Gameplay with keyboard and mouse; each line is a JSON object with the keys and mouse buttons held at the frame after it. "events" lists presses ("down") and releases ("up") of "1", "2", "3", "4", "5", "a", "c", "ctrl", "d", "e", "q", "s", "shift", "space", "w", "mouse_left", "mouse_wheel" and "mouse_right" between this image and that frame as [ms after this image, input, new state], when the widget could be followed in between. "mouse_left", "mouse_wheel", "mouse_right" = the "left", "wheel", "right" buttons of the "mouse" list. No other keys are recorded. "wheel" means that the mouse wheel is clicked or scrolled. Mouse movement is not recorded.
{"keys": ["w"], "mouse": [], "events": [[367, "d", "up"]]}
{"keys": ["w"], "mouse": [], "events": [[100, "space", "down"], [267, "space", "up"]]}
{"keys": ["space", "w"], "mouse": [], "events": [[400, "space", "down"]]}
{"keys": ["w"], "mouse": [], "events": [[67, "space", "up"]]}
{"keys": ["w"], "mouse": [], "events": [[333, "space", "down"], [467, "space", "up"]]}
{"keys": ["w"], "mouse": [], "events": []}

* Task statement: Each line above must be output exactly as it stands.

* Solution for this exercise:
Gameplay with keyboard and mouse; each line is a JSON object with the keys and mouse buttons held at the frame after it. "events" lists presses ("down") and releases ("up") of "1", "2", "3", "4", "5", "a", "c", "ctrl", "d", "e", "q", "s", "shift", "space", "w", "mouse_left", "mouse_wheel" and "mouse_right" between this image and that frame as [ms after this image, input, new state], when the widget could be followed in between. "mouse_left", "mouse_wheel", "mouse_right" = the "left", "wheel", "right" buttons of the "mouse" list. No other keys are recorded. "wheel" means that the mouse wheel is clicked or scrolled. Mouse movement is not recorded.
{"keys": ["w"], "mouse": [], "events": [[367, "d", "up"]]}
{"keys": ["w"], "mouse": [], "events": [[100, "space", "down"], [267, "space", "up"]]}
{"keys": ["space", "w"], "mouse": [], "events": [[400, "space", "down"]]}
{"keys": ["w"], "mouse": [], "events": [[67, "space", "up"]]}
{"keys": ["w"], "mouse": [], "events": [[333, "space", "down"], [467, "space", "up"]]}
{"keys": ["w"], "mouse": [], "events": []}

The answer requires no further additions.